Automated Software Testing. There is a large body of work on automated software testing, involving techniques such as fuzzing (see [26] for a survey), symbolic execution [2], and others. We might augment DTest with some of these techniques in the future since, for example, the approach used by QuickCheck [10] and the related family of fuzzers for generating values of function types offers more flexibility than DTest’s current implementation. One of the challenges often accompanying automated testing is object initialization. Our approach to this problem is close to lazy symbolic initialization [19], a process whereby an object is initialized on an “as-needed” basis—we similarly override the value of an object’s field only if it is constrained by the counterexample or a precondition.

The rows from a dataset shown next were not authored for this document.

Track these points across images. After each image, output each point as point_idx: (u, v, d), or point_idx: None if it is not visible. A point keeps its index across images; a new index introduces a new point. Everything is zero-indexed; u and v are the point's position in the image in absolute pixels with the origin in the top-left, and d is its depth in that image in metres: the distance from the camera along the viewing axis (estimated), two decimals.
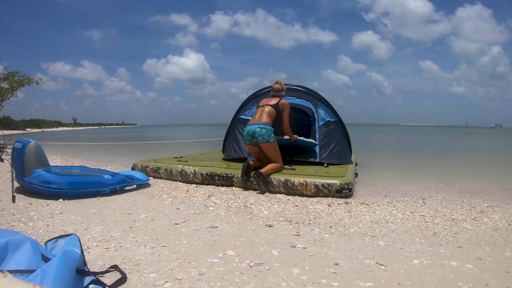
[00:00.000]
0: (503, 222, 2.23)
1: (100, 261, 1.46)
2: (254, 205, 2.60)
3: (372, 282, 1.31)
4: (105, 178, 2.94)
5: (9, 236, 1.12)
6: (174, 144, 12.25)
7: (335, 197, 2.89)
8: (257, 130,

Mocking. A number of mocking frameworks exist for various languages, of which Mockito [27] and Moq [28] are some of the most popular options for Java and C#, respectively. For our purposes, it is crucial that a mocked object behaves exactly like an instance of the corresponding type unless an instance field or function is specifically redefined by the user. DMock relies on both Mockito and Moq to support this functionality, which is sometimes also referred to as spying.

7 Conclusions

In this paper, we presented a toolkit for automated testing of Dafny programs: DUnit (unit testing framework), DMock (mocking framework), and DTest (automated test generation). The main component of the toolkit, DTest, works with the Boogie representation of a Dafny program to generate tests that (i) target branch coverage of the compiled code and (ii) contain runtime assertions extracted from method specifications in the Dafny code. We evaluated the coverage DTest achieves on several preexisting Dafny programs, showed that it can help identify unexpected behavior in external libraries, and compared it to an alternative more costly solution that optimally minimizes the number of tests. Overall, our results show that DUnit, DMock, and DTest are a promising toolkit for automatically generating high coverage tests for Dafny.